• EXERCISE BRIEF
Write out the records word for word, with no pictures.

Saved entries
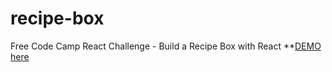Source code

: # recipe-box
Free Code Camp React Challenge - Build a Recipe Box with React   **[DEMO here](https://ziweidream.github.io/recipe-box/)
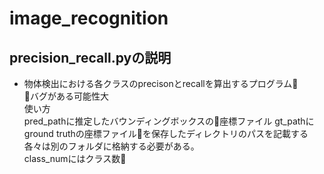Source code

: # image_recognition
## precision_recall.pyの説明
* 物体検出における各クラスのprecisonとrecallを算出するプログラム  
バグがある可能性大  
使い方  
pred_pathに推定したバウンディングボックスの座標ファイル
gt_pathにground truthの座標ファイルを保存したディレクトリのパスを記載する  
各々は別のフォルダに格納する必要がある。  
class_numにはクラス数
　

• ANSWER TO THIS EXERCISE
Source code

: # recipe-box
Free Code Camp React Challenge - Build a Recipe Box with React   **[DEMO here](https://ziweidream.github.io/recipe-box/)
Source code

: # image_recognition
## precision_recall.pyの説明
* 物体検出における各クラスのprecisonとrecallを算出するプログラム  
バグがある可能性大  
使い方  
pred_pathに推定したバウンディングボックスの座標ファイル
gt_pathにground truthの座標ファイルを保存したディレクトリのパスを記載する  
各々は別のフォルダに格納する必要がある。  
class_numにはクラス数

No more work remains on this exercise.